Somchai The Dog had popped in for a couple of shandies but was looking like a burst couch and was having none of it ordering takeout before disappearing into the dark Bang Na bound on the BTS.

The other half of the Dangerous Duo, Digiman, wasn’t ready for home just yet but had no interest in food.

The Keeper orders quesadillas while smooth-talking his missus, girlfriend or gik – maybe all three – and wasn’t paying attention to much as Fatface orders Chips & Curry sauce for Stickboy.

sunday roast on a saturday night

The food arrives, everyone digs in, more beer is ordered to wash down the grub as all four eat what’s sat on the table.

The Keeper is still on the phone like an old sweetie wife and starts making space on the table with his free hand when a waitress arrives over his shoulder with another plate of food.

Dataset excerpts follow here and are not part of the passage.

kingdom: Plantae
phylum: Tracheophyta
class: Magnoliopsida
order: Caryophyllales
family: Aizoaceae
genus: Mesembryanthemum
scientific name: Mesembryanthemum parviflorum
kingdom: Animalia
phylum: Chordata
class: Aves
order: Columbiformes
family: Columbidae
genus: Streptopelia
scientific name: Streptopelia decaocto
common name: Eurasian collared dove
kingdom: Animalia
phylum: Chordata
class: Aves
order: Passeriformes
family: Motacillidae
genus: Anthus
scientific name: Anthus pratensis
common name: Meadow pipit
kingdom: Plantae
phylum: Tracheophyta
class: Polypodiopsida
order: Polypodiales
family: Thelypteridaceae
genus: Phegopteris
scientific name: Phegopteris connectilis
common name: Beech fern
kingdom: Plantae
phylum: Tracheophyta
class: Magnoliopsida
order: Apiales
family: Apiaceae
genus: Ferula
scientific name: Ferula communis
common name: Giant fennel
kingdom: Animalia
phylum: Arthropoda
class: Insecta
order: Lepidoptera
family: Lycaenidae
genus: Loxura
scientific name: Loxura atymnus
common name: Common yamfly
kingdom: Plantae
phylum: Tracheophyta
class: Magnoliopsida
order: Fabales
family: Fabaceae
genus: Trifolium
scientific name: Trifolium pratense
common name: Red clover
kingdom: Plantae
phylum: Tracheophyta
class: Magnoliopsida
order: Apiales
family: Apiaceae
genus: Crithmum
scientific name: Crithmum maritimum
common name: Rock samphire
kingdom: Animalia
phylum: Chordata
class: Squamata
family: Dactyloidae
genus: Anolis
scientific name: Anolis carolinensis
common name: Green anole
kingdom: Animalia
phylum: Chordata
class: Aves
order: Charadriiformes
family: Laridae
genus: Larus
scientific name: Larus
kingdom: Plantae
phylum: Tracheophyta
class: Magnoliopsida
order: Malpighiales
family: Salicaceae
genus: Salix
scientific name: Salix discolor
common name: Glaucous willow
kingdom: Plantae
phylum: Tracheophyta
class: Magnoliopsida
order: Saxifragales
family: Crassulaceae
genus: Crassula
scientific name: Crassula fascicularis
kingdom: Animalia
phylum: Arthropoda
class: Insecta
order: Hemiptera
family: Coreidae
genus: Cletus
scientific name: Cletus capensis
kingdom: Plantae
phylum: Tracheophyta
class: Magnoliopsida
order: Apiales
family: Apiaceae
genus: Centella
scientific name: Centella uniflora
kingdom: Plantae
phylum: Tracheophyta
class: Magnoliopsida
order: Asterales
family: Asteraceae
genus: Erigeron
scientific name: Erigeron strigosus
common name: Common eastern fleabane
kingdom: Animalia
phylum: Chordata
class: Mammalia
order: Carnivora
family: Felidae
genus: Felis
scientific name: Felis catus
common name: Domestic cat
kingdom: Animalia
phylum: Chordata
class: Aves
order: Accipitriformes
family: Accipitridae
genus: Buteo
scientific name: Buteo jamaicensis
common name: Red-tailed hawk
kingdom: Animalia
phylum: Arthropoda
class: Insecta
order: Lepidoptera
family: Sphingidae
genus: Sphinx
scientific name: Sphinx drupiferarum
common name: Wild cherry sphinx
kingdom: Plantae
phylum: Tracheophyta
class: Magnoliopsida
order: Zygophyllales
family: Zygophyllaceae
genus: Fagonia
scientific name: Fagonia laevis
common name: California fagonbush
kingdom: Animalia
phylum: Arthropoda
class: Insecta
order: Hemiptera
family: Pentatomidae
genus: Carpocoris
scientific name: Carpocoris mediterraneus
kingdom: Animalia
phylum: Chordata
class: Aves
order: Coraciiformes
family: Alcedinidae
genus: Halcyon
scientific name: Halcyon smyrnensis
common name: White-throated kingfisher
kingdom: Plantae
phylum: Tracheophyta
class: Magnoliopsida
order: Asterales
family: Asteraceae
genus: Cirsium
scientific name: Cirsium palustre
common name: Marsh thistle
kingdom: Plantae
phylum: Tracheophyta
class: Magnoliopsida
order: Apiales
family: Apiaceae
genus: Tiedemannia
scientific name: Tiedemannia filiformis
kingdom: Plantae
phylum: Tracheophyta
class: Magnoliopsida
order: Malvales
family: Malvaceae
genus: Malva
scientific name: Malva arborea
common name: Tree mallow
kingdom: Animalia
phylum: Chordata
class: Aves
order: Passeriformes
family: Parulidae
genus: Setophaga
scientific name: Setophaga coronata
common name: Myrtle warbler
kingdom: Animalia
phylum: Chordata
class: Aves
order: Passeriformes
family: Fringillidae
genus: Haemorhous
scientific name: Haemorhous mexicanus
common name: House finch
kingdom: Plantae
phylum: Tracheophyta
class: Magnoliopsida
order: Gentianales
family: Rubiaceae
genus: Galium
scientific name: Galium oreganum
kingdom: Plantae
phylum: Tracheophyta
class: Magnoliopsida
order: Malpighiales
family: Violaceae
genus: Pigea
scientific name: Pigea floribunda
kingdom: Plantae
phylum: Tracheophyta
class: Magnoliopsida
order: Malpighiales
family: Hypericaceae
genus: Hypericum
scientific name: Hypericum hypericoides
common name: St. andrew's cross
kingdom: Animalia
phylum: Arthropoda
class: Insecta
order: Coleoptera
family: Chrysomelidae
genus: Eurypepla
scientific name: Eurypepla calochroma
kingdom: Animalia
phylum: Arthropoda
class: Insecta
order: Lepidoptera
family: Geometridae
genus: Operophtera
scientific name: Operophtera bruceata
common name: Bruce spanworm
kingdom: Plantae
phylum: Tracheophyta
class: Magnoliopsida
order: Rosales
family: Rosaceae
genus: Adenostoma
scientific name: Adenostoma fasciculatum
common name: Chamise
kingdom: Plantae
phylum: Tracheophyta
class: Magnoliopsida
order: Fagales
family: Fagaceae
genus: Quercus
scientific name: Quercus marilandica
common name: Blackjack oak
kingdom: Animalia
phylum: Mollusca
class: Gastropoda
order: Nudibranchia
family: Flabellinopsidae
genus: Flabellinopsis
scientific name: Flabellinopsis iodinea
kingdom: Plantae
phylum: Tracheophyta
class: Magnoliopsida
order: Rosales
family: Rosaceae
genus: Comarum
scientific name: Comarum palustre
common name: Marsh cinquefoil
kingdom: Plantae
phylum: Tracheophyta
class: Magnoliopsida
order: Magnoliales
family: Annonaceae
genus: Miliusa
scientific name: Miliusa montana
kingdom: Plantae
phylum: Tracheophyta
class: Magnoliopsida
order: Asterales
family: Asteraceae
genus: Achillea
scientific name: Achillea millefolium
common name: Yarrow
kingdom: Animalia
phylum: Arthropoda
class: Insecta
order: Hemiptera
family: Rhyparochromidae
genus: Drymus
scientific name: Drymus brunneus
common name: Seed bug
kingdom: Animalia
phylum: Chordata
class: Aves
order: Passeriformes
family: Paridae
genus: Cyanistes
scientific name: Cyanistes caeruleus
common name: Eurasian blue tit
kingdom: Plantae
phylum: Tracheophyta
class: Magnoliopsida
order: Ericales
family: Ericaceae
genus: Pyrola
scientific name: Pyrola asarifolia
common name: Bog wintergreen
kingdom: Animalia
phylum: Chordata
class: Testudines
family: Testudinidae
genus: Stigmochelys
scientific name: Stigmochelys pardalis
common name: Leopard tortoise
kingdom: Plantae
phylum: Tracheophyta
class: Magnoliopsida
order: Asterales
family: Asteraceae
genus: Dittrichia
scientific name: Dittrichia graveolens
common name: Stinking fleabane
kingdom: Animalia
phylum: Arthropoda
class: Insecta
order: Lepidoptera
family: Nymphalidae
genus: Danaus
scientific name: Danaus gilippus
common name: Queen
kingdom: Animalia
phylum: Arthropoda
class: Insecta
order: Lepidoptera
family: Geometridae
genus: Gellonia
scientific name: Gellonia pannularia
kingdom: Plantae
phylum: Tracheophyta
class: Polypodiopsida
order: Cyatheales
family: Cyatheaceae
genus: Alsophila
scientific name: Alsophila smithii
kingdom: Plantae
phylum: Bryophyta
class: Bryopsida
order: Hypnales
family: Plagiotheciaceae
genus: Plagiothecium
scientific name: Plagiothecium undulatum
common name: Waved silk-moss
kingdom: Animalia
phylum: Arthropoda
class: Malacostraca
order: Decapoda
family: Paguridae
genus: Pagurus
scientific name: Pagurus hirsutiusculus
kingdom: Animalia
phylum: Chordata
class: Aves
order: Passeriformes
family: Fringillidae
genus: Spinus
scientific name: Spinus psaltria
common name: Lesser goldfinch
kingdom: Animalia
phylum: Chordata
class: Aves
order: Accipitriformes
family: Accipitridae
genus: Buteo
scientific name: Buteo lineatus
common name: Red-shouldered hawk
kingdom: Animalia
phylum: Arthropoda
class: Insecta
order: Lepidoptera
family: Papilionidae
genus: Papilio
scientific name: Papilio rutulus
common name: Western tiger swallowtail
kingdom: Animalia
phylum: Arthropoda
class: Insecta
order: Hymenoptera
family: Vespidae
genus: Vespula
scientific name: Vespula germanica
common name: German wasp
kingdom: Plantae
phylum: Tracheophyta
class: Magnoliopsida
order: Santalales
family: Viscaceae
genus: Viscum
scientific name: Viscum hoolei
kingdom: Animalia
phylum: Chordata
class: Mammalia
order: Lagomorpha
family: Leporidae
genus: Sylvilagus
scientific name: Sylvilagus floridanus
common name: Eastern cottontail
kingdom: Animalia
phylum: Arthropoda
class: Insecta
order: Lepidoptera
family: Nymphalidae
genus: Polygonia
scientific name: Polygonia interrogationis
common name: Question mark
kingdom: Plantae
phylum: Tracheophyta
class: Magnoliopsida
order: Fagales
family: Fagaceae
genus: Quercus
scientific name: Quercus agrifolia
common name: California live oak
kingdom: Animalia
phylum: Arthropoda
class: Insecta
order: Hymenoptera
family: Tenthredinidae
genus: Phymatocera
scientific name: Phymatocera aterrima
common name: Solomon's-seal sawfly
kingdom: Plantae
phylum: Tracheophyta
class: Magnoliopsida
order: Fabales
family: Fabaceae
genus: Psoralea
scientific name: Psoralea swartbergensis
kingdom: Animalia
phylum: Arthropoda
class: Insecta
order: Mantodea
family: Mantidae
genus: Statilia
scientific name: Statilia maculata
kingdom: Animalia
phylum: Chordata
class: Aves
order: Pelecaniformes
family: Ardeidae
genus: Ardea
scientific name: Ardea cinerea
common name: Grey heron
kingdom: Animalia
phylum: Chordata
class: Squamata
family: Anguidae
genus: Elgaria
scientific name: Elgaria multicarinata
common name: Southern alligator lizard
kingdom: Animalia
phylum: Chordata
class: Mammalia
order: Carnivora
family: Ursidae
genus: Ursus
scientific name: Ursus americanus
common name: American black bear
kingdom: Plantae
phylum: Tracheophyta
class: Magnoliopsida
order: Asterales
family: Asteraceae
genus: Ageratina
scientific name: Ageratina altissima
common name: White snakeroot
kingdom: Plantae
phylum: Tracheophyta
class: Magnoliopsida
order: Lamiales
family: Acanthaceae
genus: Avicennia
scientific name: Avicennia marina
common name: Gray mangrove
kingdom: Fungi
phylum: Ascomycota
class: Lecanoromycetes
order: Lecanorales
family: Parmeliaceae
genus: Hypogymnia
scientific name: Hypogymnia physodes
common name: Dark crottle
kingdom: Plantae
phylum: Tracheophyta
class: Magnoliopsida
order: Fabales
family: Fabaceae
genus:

He clears a space in front of Fatface and Stickboy who look at each other thinking that’s an odd place to put a roast dinner they both think The Keeper has ordered for himself.

He ends his call and tucks into the roast pork telling everyone to help themselves which they do.

Chips are in the gravy, potatoes are in the curry sauce and the plate is emptying at a fair pace as four mouths feast on the Sunday dinner.

More than halfway through the food a member of the service staff appears and starts talking to The Keeper with Fatface joining in.

Something is amiss.

“Hey Stickboy, did you order the pork roast?”, enquires The Keeper.

“No mate, I thought you did.”

In his best Shaggy voice, he fires back, “It wasn’t me”.

It turns out some poor bloke sat at the bar was sitting patiently waiting on his dinner the staff had wrongly delivered that the four scavengers had all but demolished each of them thinking someone else at the table fancied a Sunday dinner on a Saturday night.

sunday roast on a saturday night

The four grubbers thought this was hilarious and all just shrugged their shoulders laughing having told the service staff to take it away… until Stickboy’s bin arrived with a Roast Pork Loin at 295 baht on it.

He wasn’t laughing any more.

Had it not been for the fact his mates own the pub he’d likely have upset the waitresses with a few choice words having been billed for something he didn’t order with zero conversation between staff and customer over what was a genuine mistake on the part of everyone involved.